Threats Force Raskin to Cancel Panel on How Trump Inspires Violence
Maryland Democrat has questioned president’s mental fitness for office
Rep. Jamie Raskin was forced to cancel an event with mental health experts on Donald Trump’s mental fitness to be president after the congressman’s office received a string of threats.
The event was scheduled for Thursday at a senior center in Maryland and intended to cover issues such as Trump’s perceived tendency to inspire violence.
But Raskin, a Maryland Democrat, called it off just 24 hours before its start time due to “significant safety risks” to attendees, Bandy X. Lee, a Yale professor who was scheduled to speak at the event, told the Daily Beast.
“Sorry about tomorrow night — we’ve been getting so many threats,” Raskin said, according to Lee, a psychiatrist who has led the charge among mental health professionals publicly decrying the president’s mental fitness for office.
Raskin has been one of the Democratic House caucus’ most vocal critics of the White House over the past year. Trump supporters were furious when he submitted a bill last April to form an 11-member panel of physicians and psychiatrists to examine the president’s physical and mental fitness to serve.

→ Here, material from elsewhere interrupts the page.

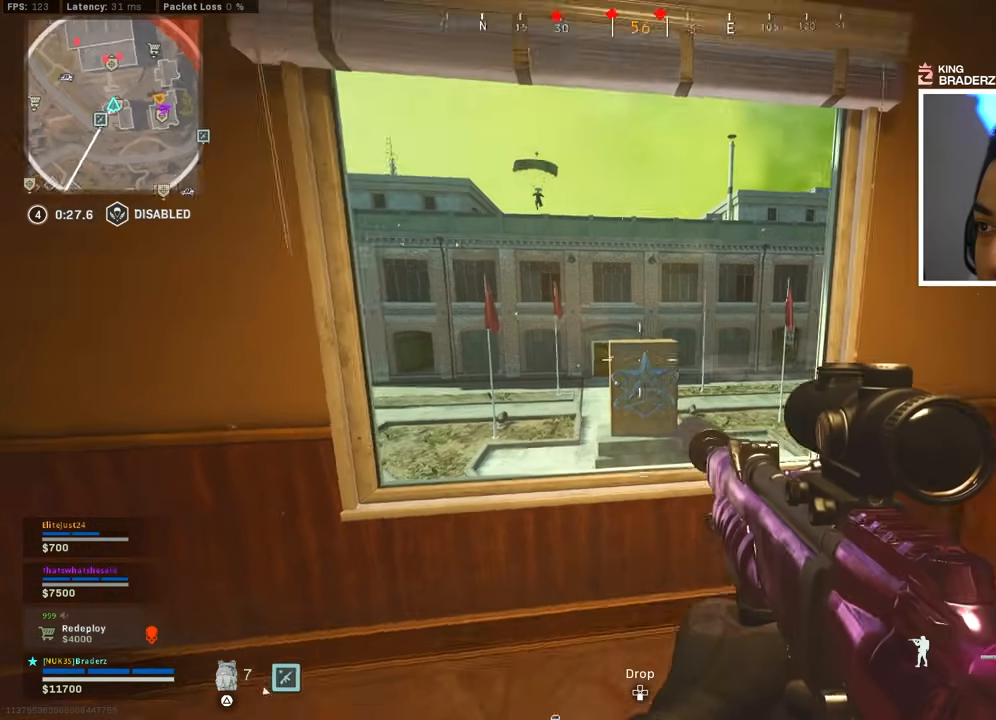
{"buttons": [], "left_stick": "center", "right_stick": "center", "events": [[83, "right_stick", "center"], [183, "left_stick", "center"]]}
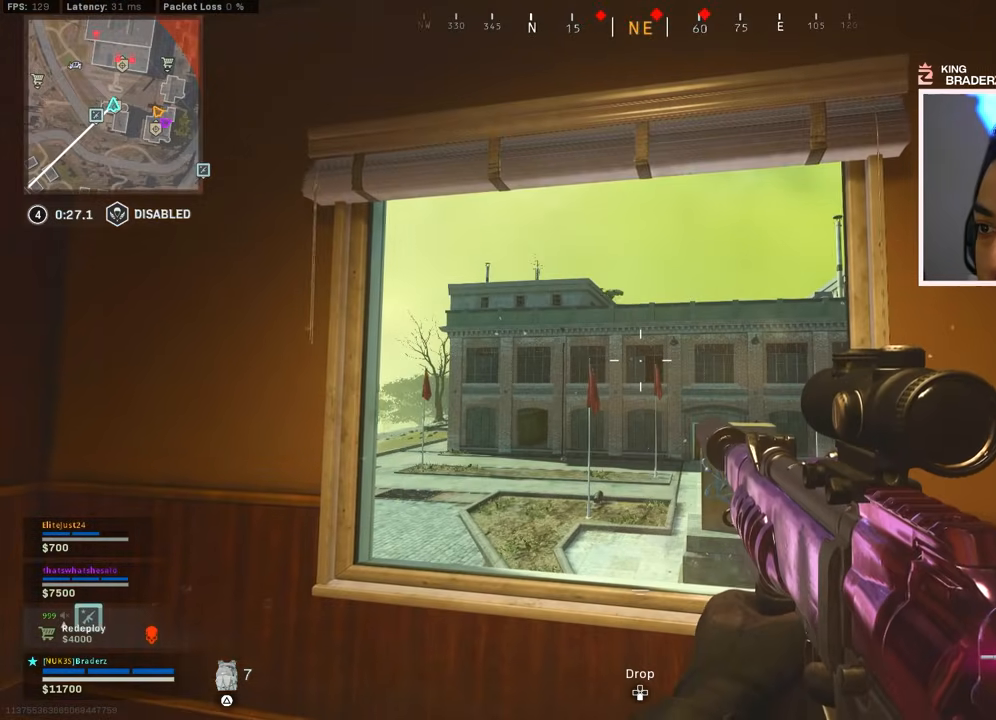
{"buttons": [], "left_stick": "up-right", "right_stick": "center", "events": [[167, "left_stick", "up-right"], [184, "right_stick", "down"], [350, "right_stick", "center"]]}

“Whenever my boss talks about the 25th Amendment there will be an uptick in comments on social media, or phone calls, or emails, that contain either explicit threats or generally violent and hateful language,” Lauren Doney, Raskin’s communications director, told The Daily Beast.
Lee is the editor of “The Dangerous Case of Donald Trump,” an essay collection that argues Trump has an affinity for violence that endangers the public. She has become a political target for right-wing news curators such as Mike Cernovich, “Pizzagate” conspiracist Jack Posobiec and Breitbart News.
Proclamations against the president by her and others in her field have also been scrutinized by the American Psychiatric Association for tiptoeing around the “Goldwater rule,” the ethical standard for psychiatrists that bars them from issuing diagnoses of public figures without a face-to-face examination or a subject’s consent.
Last March, the APA broadened the Goldwater rule’s language to forbid its members from even offering statements about a public figure’s fitness and behavior.